I strongly recommend you do NOT make this model build too complicated. One of the simple things which challenges kids and they way they think is that they are having to reconstruct this model with DIFFERENT materials. If possible, it can be beneficial to give different groups different kinds of materials to build their object. The difference in building materials between the model and the supplies provided to student groups naturally creates cognitive dissonance for students. This can be very good for helping students think differently and creatively about problem solving. They have to think “out of the box,” they are not simply copying another model verbatim. This requires some creativity and divergent thinking.

This was the model I used for students the first day I taught this lesson, and it turned out to be TOO COMPLICATED. Students got sidetracked by the imperfect roof and the holes in the roof. Most also didn’t have enough time, in our 50 minute lesson, to construct a roof. It was enough of a challenge to just construct the walls of the simpler structure.

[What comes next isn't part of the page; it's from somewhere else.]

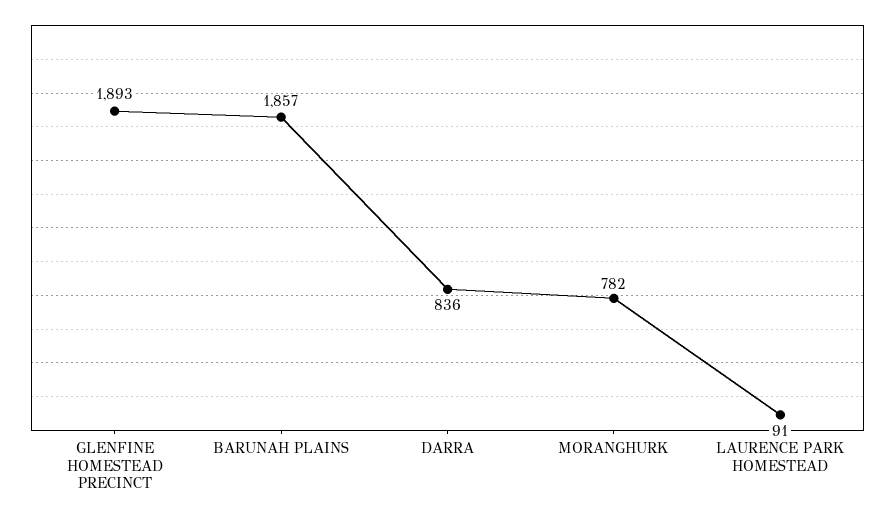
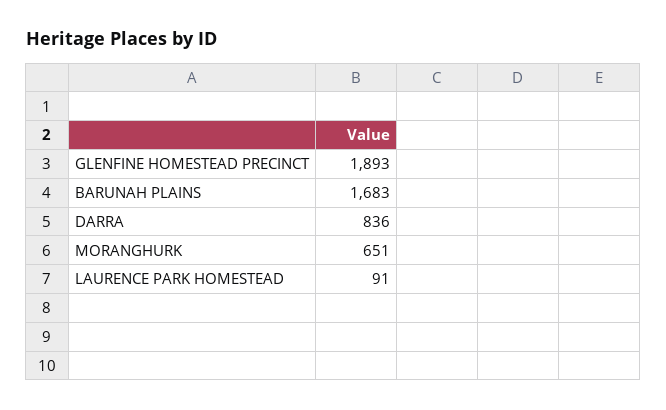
BARUNAH PLAINS: 1857 -> 1683
MORANGHURK: 782 -> 651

The following photo was one of my favorites from our lesson. A student who was supposed to just use ONE hand and NOT talk forgot and started talking! Students are challenged by these limits on the hands they can use and whether or not they can talk, and often enjoy “policing” each other appropriately and making sure everyone in their group is following the rules!

If time permits, here are some modifications and additional activities you can try for this lesson.

  1. Take photos during the building time, and share those photos with students at the end.
  2. Upload photos to a Flickr set students can access, and teach them to write reflective blog posts about this lesson using one of the photos afterwards.
  3. Use a timer on your classroom projector/interactive whiteboard and give students 5 minutes for each building phase. Then rotate jobs. I had students rotate “clockwise,” but had to teach students what this meant and practice by pointing left (clockwise) and right (counter-clockwise) before actually rotating. Then new Engineers can visit the room with the hidden model structure, and everyone has a new building role with abilities/limitations.

This can potentially be an engaging and valuable lesson, and a fun lesson for students. I’m going to use it as a springboard for our first lessons about “interactive writing” this semester as students learn to post text and images to their class KidBlogs.